Cerca de 47,6 milhões de brasileiros estão vinculados a planos de assistência médica e hospitalar, mercado onde atuam 709 empresas operadoras, que movimentaram uma receita de aproximadamente R$ 220 bilhões em 2020
por Rafael Robba em 09/05/21 09:14
A pandemia causada pela covid-19 mostrou ao nosso país a importância de zelar por um sistema de saúde organizado, capaz de executar as políticas de saúde de maneira eficiente, sem deixar de observar os princípios constitucionais de universalidade, equidade e integralidade nos serviços e ações de saúde.

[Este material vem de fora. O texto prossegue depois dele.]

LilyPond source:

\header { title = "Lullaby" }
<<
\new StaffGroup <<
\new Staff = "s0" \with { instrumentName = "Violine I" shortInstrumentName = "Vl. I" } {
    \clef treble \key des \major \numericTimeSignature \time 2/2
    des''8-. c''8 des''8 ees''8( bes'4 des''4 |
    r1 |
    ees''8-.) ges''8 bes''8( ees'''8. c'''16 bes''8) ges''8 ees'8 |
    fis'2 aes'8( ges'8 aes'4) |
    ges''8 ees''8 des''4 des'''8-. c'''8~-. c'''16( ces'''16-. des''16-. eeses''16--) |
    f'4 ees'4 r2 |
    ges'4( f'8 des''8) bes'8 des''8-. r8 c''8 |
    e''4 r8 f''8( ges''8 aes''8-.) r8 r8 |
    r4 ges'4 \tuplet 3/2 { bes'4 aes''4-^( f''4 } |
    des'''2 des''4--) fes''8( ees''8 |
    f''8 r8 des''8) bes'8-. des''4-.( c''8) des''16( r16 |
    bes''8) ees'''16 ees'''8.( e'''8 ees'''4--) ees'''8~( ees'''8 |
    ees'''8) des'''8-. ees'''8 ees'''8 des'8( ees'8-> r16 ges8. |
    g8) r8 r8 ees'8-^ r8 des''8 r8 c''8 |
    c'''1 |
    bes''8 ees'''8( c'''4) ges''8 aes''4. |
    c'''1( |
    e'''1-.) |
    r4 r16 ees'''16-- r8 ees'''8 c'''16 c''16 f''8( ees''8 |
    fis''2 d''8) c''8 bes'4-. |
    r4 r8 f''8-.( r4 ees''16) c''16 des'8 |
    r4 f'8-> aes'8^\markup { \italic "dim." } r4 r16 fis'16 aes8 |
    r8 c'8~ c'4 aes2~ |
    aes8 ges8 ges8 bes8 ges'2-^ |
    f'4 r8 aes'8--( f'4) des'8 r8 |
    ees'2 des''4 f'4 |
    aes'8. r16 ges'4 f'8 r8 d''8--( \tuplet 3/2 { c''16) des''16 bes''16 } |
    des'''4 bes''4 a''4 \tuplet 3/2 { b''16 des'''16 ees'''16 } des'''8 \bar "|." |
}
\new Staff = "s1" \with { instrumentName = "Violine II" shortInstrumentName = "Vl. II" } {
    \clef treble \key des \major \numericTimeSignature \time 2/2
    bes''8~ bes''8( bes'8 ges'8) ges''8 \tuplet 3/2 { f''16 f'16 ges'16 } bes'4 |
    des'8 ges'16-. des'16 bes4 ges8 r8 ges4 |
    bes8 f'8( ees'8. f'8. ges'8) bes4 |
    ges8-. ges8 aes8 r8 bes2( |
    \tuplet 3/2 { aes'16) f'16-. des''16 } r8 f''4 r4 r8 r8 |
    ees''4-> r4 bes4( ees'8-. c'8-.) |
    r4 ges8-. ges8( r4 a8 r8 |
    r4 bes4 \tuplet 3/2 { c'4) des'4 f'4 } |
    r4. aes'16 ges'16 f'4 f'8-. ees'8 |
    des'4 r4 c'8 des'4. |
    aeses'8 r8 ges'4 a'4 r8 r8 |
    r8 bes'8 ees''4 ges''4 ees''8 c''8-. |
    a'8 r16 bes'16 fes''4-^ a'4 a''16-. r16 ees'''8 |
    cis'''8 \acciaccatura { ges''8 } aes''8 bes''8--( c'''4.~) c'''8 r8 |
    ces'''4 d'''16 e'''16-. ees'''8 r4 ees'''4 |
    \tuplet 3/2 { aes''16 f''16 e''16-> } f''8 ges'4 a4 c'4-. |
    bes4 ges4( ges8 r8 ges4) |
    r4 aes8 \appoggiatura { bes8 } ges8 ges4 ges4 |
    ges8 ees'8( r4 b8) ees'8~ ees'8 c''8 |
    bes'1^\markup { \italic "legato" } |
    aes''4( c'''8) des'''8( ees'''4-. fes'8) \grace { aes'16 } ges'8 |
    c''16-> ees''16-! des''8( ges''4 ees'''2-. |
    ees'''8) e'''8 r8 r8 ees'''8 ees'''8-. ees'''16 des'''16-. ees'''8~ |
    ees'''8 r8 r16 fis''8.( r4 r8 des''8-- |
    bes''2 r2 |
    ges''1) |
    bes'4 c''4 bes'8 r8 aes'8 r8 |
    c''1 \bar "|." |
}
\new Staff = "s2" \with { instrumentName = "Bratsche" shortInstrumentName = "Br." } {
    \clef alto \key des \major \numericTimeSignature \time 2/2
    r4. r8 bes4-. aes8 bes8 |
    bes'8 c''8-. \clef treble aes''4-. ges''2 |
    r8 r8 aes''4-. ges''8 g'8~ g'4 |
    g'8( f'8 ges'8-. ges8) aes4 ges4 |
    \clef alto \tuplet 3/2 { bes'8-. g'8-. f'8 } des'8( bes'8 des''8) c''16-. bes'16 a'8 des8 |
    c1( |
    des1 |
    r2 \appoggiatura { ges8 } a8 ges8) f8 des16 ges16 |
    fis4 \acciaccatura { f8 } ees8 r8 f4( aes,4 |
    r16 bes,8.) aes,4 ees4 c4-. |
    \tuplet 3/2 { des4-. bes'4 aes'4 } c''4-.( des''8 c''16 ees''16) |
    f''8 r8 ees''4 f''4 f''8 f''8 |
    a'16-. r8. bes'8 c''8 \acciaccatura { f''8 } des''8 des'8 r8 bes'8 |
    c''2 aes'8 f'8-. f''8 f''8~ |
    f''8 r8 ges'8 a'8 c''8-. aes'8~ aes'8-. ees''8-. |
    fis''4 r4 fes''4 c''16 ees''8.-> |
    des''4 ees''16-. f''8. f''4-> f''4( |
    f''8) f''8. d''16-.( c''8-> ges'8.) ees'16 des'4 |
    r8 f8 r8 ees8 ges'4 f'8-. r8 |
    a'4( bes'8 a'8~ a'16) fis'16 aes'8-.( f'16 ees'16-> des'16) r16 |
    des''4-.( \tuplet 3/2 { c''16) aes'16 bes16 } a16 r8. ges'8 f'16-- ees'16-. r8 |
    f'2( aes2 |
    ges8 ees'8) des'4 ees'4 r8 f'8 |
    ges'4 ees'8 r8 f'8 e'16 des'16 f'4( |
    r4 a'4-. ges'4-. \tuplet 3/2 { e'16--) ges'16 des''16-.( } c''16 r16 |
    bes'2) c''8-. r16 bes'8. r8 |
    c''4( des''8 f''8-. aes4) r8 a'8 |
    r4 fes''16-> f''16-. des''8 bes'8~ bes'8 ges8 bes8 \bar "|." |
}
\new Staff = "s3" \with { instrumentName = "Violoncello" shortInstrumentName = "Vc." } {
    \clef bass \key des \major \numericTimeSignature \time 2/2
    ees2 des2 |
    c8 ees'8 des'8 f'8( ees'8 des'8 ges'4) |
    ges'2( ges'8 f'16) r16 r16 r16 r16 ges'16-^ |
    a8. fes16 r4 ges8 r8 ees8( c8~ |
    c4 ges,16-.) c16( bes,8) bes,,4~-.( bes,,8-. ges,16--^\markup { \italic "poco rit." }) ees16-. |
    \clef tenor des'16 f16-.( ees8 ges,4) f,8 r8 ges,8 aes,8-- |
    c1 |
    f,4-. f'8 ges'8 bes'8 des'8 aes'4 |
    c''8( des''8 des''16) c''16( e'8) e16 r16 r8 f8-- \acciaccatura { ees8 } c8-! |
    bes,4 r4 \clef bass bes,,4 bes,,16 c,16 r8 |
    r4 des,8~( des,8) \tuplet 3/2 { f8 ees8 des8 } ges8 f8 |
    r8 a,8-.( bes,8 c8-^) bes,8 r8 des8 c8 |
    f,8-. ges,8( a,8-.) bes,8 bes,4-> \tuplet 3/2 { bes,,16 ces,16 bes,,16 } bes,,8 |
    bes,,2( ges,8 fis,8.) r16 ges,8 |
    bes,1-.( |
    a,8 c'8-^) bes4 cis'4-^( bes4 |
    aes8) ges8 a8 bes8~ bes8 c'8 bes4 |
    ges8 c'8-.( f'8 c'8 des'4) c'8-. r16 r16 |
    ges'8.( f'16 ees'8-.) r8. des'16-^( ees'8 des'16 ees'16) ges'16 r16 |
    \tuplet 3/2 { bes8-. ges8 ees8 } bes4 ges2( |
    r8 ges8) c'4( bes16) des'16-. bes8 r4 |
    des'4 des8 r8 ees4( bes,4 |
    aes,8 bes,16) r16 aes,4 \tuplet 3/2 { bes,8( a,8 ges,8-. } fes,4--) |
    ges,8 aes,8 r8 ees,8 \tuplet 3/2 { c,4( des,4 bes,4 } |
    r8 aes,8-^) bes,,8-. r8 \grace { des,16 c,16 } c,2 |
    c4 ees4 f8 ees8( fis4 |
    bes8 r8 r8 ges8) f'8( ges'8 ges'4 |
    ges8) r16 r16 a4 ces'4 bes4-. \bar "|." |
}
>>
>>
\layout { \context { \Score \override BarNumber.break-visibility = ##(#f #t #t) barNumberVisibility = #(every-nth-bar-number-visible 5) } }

Nesse contexto, é importante rechaçar a ideia que aponta a existência de dois sistemas não relacionados e distintos, ou seja, o Sistema Único de Saúde (SUS) e os planos de saúde. Os planos privados são componentes do sistema nacional de saúde e, assim, devem estar condicionados a uma política pública capaz de tratar o sistema de saúde como um todo.
Já na prática, observamos o subfinanciamento do SUS e a consequente escassez de recursos do sistema público para atender a grande demanda causada pela pandemia. Enquanto isso, notamos um cenário extremamente favorável às operadoras de planos de saúde.
Atualmente, cerca de 47,6 milhões de brasileiros estão vinculados a planos de assistência médica e hospitalar, mercado onde atuam 709 empresas operadoras, que movimentaram uma receita de aproximadamente R$ 220 bilhões em 2020 (mesmo na pandemia!), e que contam com estímulos fiscais expressivos.
Ainda conseguiram forte redução das despesas ao adiarem procedimentos eletivos, com os beneficiários evitando hospitais com receio de contaminação pela covid-19. No entanto esse resultado positivo para os lucros das operadoras de planos de saúde não refletiu, até o momento, em benefícios aos consumidores.
O movimento foi inverso. Os cofres dos planos de saúde engordaram na mesma velocidade com que os problemas para os usuários aumentaram. Entre as queixas registradas pelos consumidores de planos de saúde durante a pandemia permanecem as negativas de atendimentos, os reajustes abusivos das mensalidades, as rescisões de contratos de maneira unilateral pela operadora, e as recusas de operadoras em aceitar a portabilidade de carências dos beneficiários.
Em sua quase totalidade, as dificuldades enfrentadas pelos usuários são causadas por um agente – ou a ausência dele – que tem nome e sobrenome: ANS. A Agência Nacional de Saúde Suplementar possui como finalidade institucional promover a defesa do interesse público na assistência suplementar à saúde. A agência, no entanto, não foi capaz de atuar para defender interesses públicos relacionados à pandemia e impedir abusos contra os consumidores.
O impasse e a demora para tornar obrigatória a cobertura de exames sorológicos para a covid-19, e, ainda, a ausência de controle quanto aos reajustes abusivos aplicados pelas operadoras são exemplos do desserviço e omissão da agência durante a pandemia.
A saída tem sido a judicialização. Muitos desses problemas acabaram sendo levados ao Poder Judiciário, já que o entendimento dos juízes, em muitos casos, tem protegido os consumidores de práticas perversas e abusivas cometidas pelas operadoras de planos de saúde.
Torna-se controverso o papel dos planos de saúde durante a crise sanitária causada pela covid-19, além de ser questionável a relevância desse setor para o interesse público na assistência à saúde e para o bom funcionamento de todo o sistema de saúde.
Rafael Robba é advogado, mestre e doutorando em saúde coletiva pela Faculdade de Medicina da Universidade de São Paulo (USP) e especialista em direito à saúde do escritório Vilhena Silva Advogados.